Problem requirements — Reproduce exactly, with no pictures, each line from the opening of the material down through the line containing "LorePin Dependency Requirements".

Data extracts —
---*---

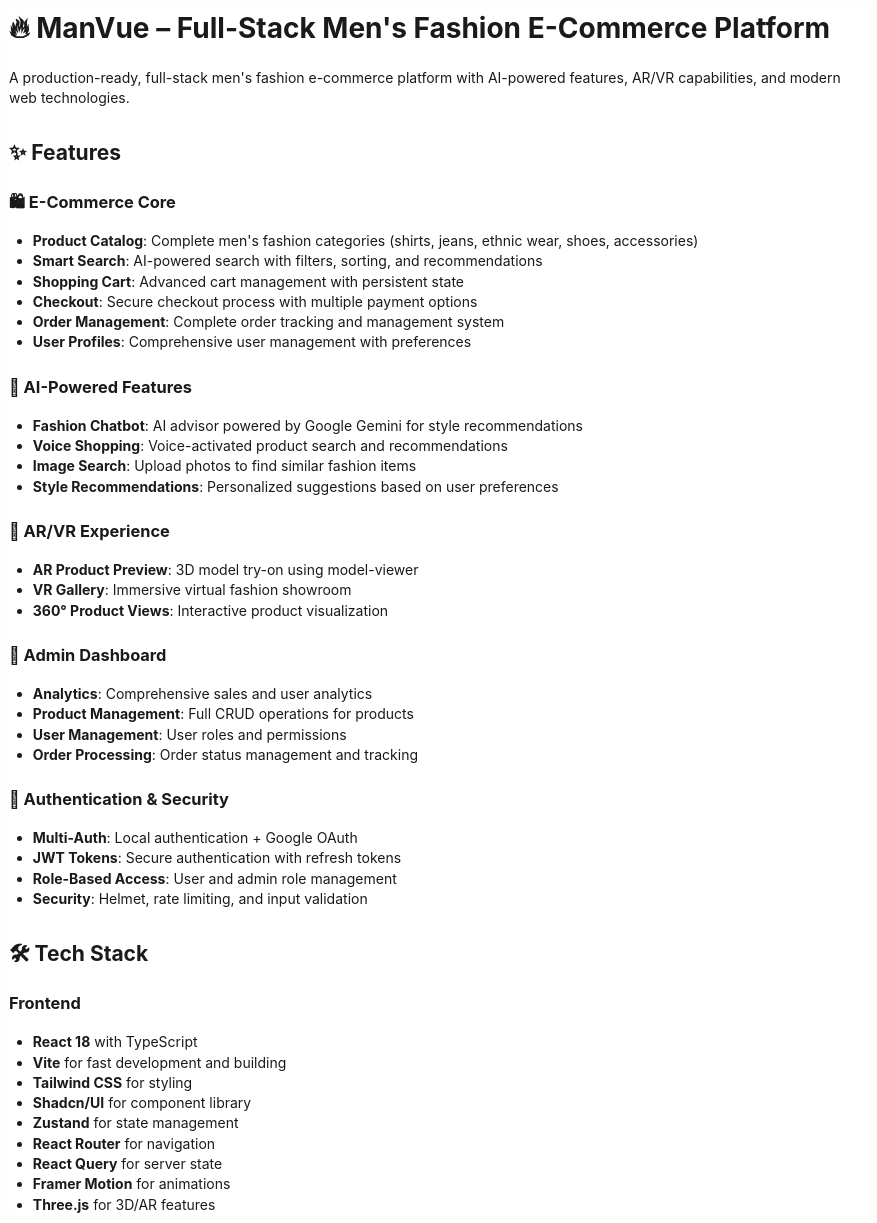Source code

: # 🔥 ManVue – Full-Stack Men's Fashion E-Commerce Platform

A production-ready, full-stack men's fashion e-commerce platform with AI-powered features, AR/VR capabilities, and modern web technologies.

## ✨ Features

### 🛍️ E-Commerce Core
- **Product Catalog**: Complete men's fashion categories (shirts, jeans, ethnic wear, shoes, accessories)
- **Smart Search**: AI-powered search with filters, sorting, and recommendations
- **Shopping Cart**: Advanced cart management with persistent state
- **Checkout**: Secure checkout process with multiple payment options
- **Order Management**: Complete order tracking and management system
- **User Profiles**: Comprehensive user management with preferences

### 🤖 AI-Powered Features
- **Fashion Chatbot**: AI advisor powered by Google Gemini for style recommendations
- **Voice Shopping**: Voice-activated product search and recommendations
- **Image Search**: Upload photos to find similar fashion items
- **Style Recommendations**: Personalized suggestions based on user preferences

### 🥽 AR/VR Experience
- **AR Product Preview**: 3D model try-on using model-viewer
- **VR Gallery**: Immersive virtual fashion showroom
- **360° Product Views**: Interactive product visualization

### 👑 Admin Dashboard
- **Analytics**: Comprehensive sales and user analytics
- **Product Management**: Full CRUD operations for products
- **User Management**: User roles and permissions
- **Order Processing**: Order status management and tracking

### 🔐 Authentication & Security
- **Multi-Auth**: Local authentication + Google OAuth
- **JWT Tokens**: Secure authentication with refresh tokens
- **Role-Based Access**: User and admin role management
- **Security**: Helmet, rate limiting, and input validation

## 🛠️ Tech Stack

### Frontend
- **React 18** with TypeScript
- **Vite** for fast development and building
- **Tailwind CSS** for styling
- **Shadcn/UI** for component library
- **Zustand** for state management
- **React Router** for navigation
- **React Query** for server state
- **Framer Motion** for animations
- **Three.js** for 3D/AR features
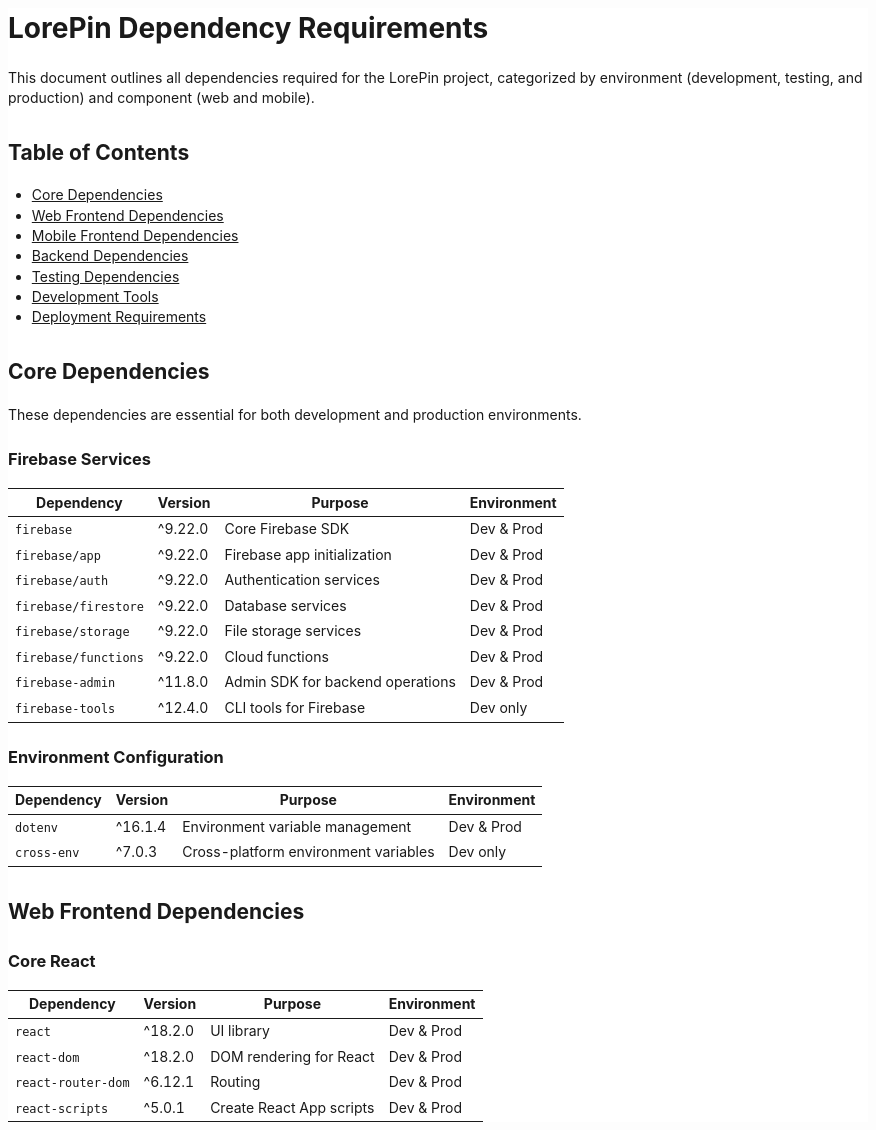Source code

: # LorePin Dependency Requirements

This document outlines all dependencies required for the LorePin project, categorized by environment (development, testing, and production) and component (web and mobile).

## Table of Contents
- [Core Dependencies](#core-dependencies)
- [Web Frontend Dependencies](#web-frontend-dependencies)
- [Mobile Frontend Dependencies](#mobile-frontend-dependencies)
- [Backend Dependencies](#backend-dependencies)
- [Testing Dependencies](#testing-dependencies)
- [Development Tools](#development-tools)
- [Deployment Requirements](#deployment-requirements)

## Core Dependencies

These dependencies are essential for both development and production environments.

### Firebase Services
| Dependency | Version | Purpose | Environment |
|------------|---------|---------|-------------|
| `firebase` | ^9.22.0 | Core Firebase SDK | Dev & Prod |
| `firebase/app` | ^9.22.0 | Firebase app initialization | Dev & Prod |
| `firebase/auth` | ^9.22.0 | Authentication services | Dev & Prod |
| `firebase/firestore` | ^9.22.0 | Database services | Dev & Prod |
| `firebase/storage` | ^9.22.0 | File storage services | Dev & Prod |
| `firebase/functions` | ^9.22.0 | Cloud functions | Dev & Prod |
| `firebase-admin` | ^11.8.0 | Admin SDK for backend operations | Dev & Prod |
| `firebase-tools` | ^12.4.0 | CLI tools for Firebase | Dev only |

### Environment Configuration
| Dependency | Version | Purpose | Environment |
|------------|---------|---------|-------------|
| `dotenv` | ^16.1.4 | Environment variable management | Dev & Prod |
| `cross-env` | ^7.0.3 | Cross-platform environment variables | Dev only |

## Web Frontend Dependencies

### Core React
| Dependency | Version | Purpose | Environment |
|------------|---------|---------|-------------|
| `react` | ^18.2.0 | UI library | Dev & Prod |
| `react-dom` | ^18.2.0 | DOM rendering for React | Dev & Prod |
| `react-router-dom` | ^6.12.1 | Routing | Dev & Prod |
| `react-scripts` | ^5.0.1 | Create React App scripts | Dev & Prod |
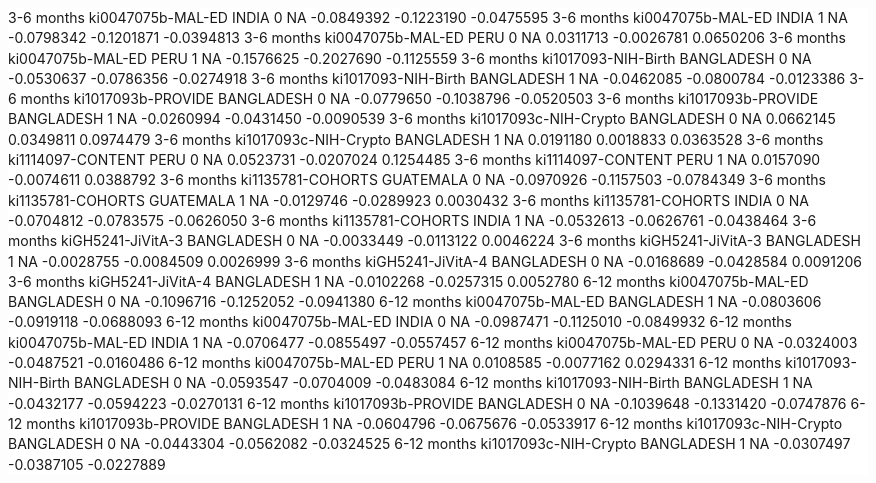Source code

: 3-6 months     ki0047075b-MAL-ED       INDIA         0                    NA                -0.0849392   -0.1223190   -0.0475595
3-6 months     ki0047075b-MAL-ED       INDIA         1                    NA                -0.0798342   -0.1201871   -0.0394813
3-6 months     ki0047075b-MAL-ED       PERU          0                    NA                 0.0311713   -0.0026781    0.0650206
3-6 months     ki0047075b-MAL-ED       PERU          1                    NA                -0.1576625   -0.2027690   -0.1125559
3-6 months     ki1017093-NIH-Birth     BANGLADESH    0                    NA                -0.0530637   -0.0786356   -0.0274918
3-6 months     ki1017093-NIH-Birth     BANGLADESH    1                    NA                -0.0462085   -0.0800784   -0.0123386
3-6 months     ki1017093b-PROVIDE      BANGLADESH    0                    NA                -0.0779650   -0.1038796   -0.0520503
3-6 months     ki1017093b-PROVIDE      BANGLADESH    1                    NA                -0.0260994   -0.0431450   -0.0090539
3-6 months     ki1017093c-NIH-Crypto   BANGLADESH    0                    NA                 0.0662145    0.0349811    0.0974479
3-6 months     ki1017093c-NIH-Crypto   BANGLADESH    1                    NA                 0.0191180    0.0018833    0.0363528
3-6 months     ki1114097-CONTENT       PERU          0                    NA                 0.0523731   -0.0207024    0.1254485
3-6 months     ki1114097-CONTENT       PERU          1                    NA                 0.0157090   -0.0074611    0.0388792
3-6 months     ki1135781-COHORTS       GUATEMALA     0                    NA                -0.0970926   -0.1157503   -0.0784349
3-6 months     ki1135781-COHORTS       GUATEMALA     1                    NA                -0.0129746   -0.0289923    0.0030432
3-6 months     ki1135781-COHORTS       INDIA         0                    NA                -0.0704812   -0.0783575   -0.0626050
3-6 months     ki1135781-COHORTS       INDIA         1                    NA                -0.0532613   -0.0626761   -0.0438464
3-6 months     kiGH5241-JiVitA-3       BANGLADESH    0                    NA                -0.0033449   -0.0113122    0.0046224
3-6 months     kiGH5241-JiVitA-3       BANGLADESH    1                    NA                -0.0028755   -0.0084509    0.0026999
3-6 months     kiGH5241-JiVitA-4       BANGLADESH    0                    NA                -0.0168689   -0.0428584    0.0091206
3-6 months     kiGH5241-JiVitA-4       BANGLADESH    1                    NA                -0.0102268   -0.0257315    0.0052780
6-12 months    ki0047075b-MAL-ED       BANGLADESH    0                    NA                -0.1096716   -0.1252052   -0.0941380
6-12 months    ki0047075b-MAL-ED       BANGLADESH    1                    NA                -0.0803606   -0.0919118   -0.0688093
6-12 months    ki0047075b-MAL-ED       INDIA         0                    NA                -0.0987471   -0.1125010   -0.0849932
6-12 months    ki0047075b-MAL-ED       INDIA         1                    NA                -0.0706477   -0.0855497   -0.0557457
6-12 months    ki0047075b-MAL-ED       PERU          0                    NA                -0.0324003   -0.0487521   -0.0160486
6-12 months    ki0047075b-MAL-ED       PERU          1                    NA                 0.0108585   -0.0077162    0.0294331
6-12 months    ki1017093-NIH-Birth     BANGLADESH    0                    NA                -0.0593547   -0.0704009   -0.0483084
6-12 months    ki1017093-NIH-Birth     BANGLADESH    1                    NA                -0.0432177   -0.0594223   -0.0270131
6-12 months    ki1017093b-PROVIDE      BANGLADESH    0                    NA                -0.1039648   -0.1331420   -0.0747876
6-12 months    ki1017093b-PROVIDE      BANGLADESH    1                    NA                -0.0604796   -0.0675676   -0.0533917
6-12 months    ki1017093c-NIH-Crypto   BANGLADESH    0                    NA                -0.0443304   -0.0562082   -0.0324525
6-12 months    ki1017093c-NIH-Crypto   BANGLADESH    1                    NA                -0.0307497   -0.0387105   -0.0227889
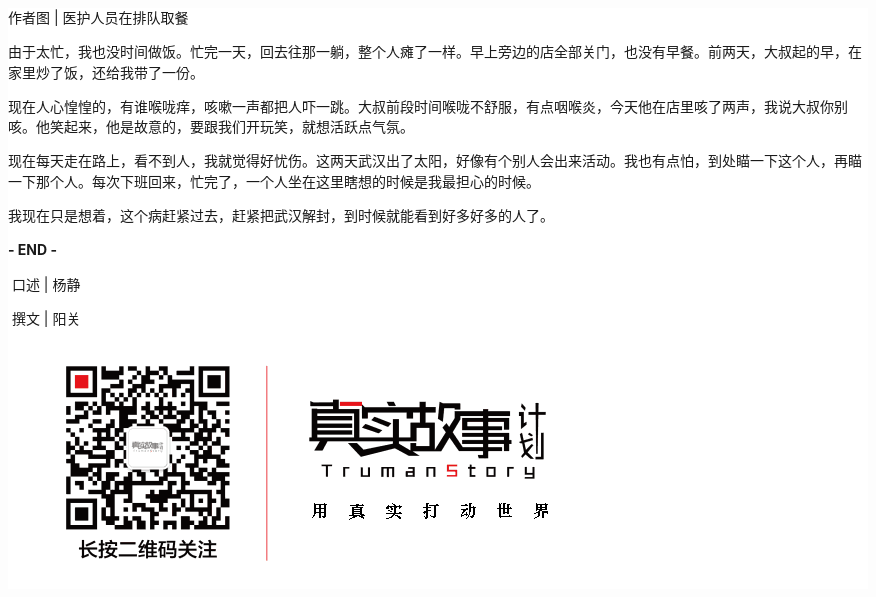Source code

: 作者图 | 医护人员在排队取餐  

由于太忙，我也没时间做饭。忙完一天，回去往那一躺，整个人瘫了一样。早上旁边的店全部关门，也没有早餐。前两天，大叔起的早，在家里炒了饭，还给我带了一份。

现在人心惶惶的，有谁喉咙痒，咳嗽一声都把人吓一跳。大叔前段时间喉咙不舒服，有点咽喉炎，今天他在店里咳了两声，我说大叔你别咳。他笑起来，他是故意的，要跟我们开玩笑，就想活跃点气氛。

现在每天走在路上，看不到人，我就觉得好忧伤。这两天武汉出了太阳，好像有个别人会出来活动。我也有点怕，到处瞄一下这个人，再瞄一下那个人。每次下班回来，忙完了，一个人坐在这里瞎想的时候是我最担心的时候。

我现在只是想着，这个病赶紧过去，赶紧把武汉解封，到时候就能看到好多好多的人了。

**\- END -**

 口述 | 杨静

 撰文 | 阳关

![](/images/post/9e4b4d423411efcfa0b9d393692dffd6.jpg)


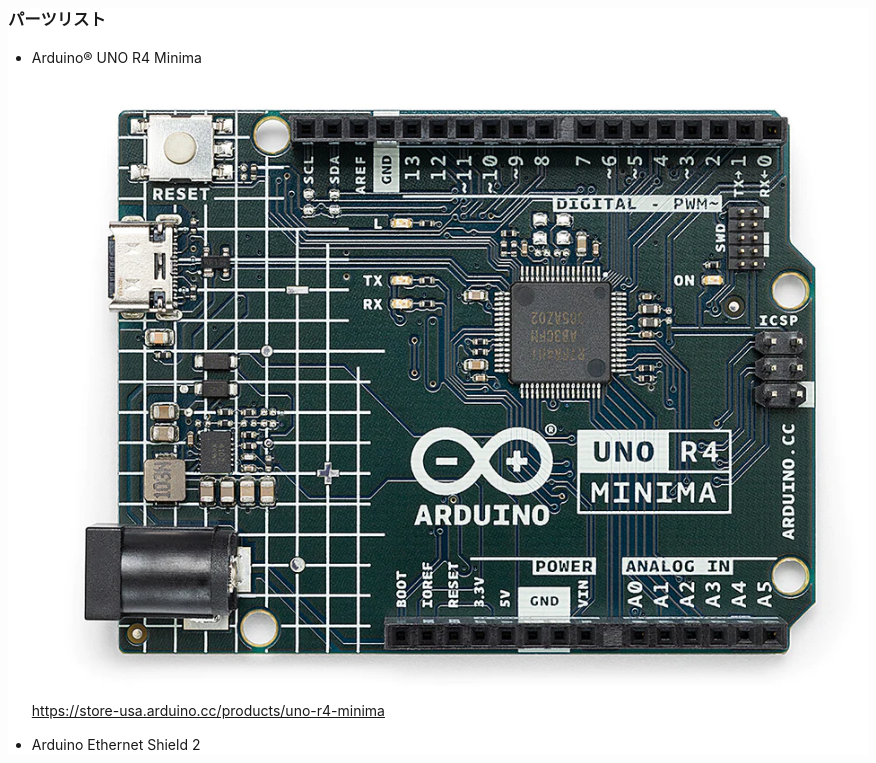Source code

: ### パーツリスト
- Arduino® UNO R4 Minima
![Arduino® UNO R4 Minima](../images/Uno_R4.png)
https://store-usa.arduino.cc/products/uno-r4-minima


- Arduino Ethernet Shield 2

---*---

Task solution —
Source code

: # 🔥 ManVue – Full-Stack Men's Fashion E-Commerce Platform

A production-ready, full-stack men's fashion e-commerce platform with AI-powered features, AR/VR capabilities, and modern web technologies.

## ✨ Features

### 🛍️ E-Commerce Core
- **Product Catalog**: Complete men's fashion categories (shirts, jeans, ethnic wear, shoes, accessories)
- **Smart Search**: AI-powered search with filters, sorting, and recommendations
- **Shopping Cart**: Advanced cart management with persistent state
- **Checkout**: Secure checkout process with multiple payment options
- **Order Management**: Complete order tracking and management system
- **User Profiles**: Comprehensive user management with preferences

### 🤖 AI-Powered Features
- **Fashion Chatbot**: AI advisor powered by Google Gemini for style recommendations
- **Voice Shopping**: Voice-activated product search and recommendations
- **Image Search**: Upload photos to find similar fashion items
- **Style Recommendations**: Personalized suggestions based on user preferences

### 🥽 AR/VR Experience
- **AR Product Preview**: 3D model try-on using model-viewer
- **VR Gallery**: Immersive virtual fashion showroom
- **360° Product Views**: Interactive product visualization

### 👑 Admin Dashboard
- **Analytics**: Comprehensive sales and user analytics
- **Product Management**: Full CRUD operations for products
- **User Management**: User roles and permissions
- **Order Processing**: Order status management and tracking

### 🔐 Authentication & Security
- **Multi-Auth**: Local authentication + Google OAuth
- **JWT Tokens**: Secure authentication with refresh tokens
- **Role-Based Access**: User and admin role management
- **Security**: Helmet, rate limiting, and input validation

## 🛠️ Tech Stack

### Frontend
- **React 18** with TypeScript
- **Vite** for fast development and building
- **Tailwind CSS** for styling
- **Shadcn/UI** for component library
- **Zustand** for state management
- **React Router** for navigation
- **React Query** for server state
- **Framer Motion** for animations
- **Three.js** for 3D/AR features
Source code

: # LorePin Dependency Requirements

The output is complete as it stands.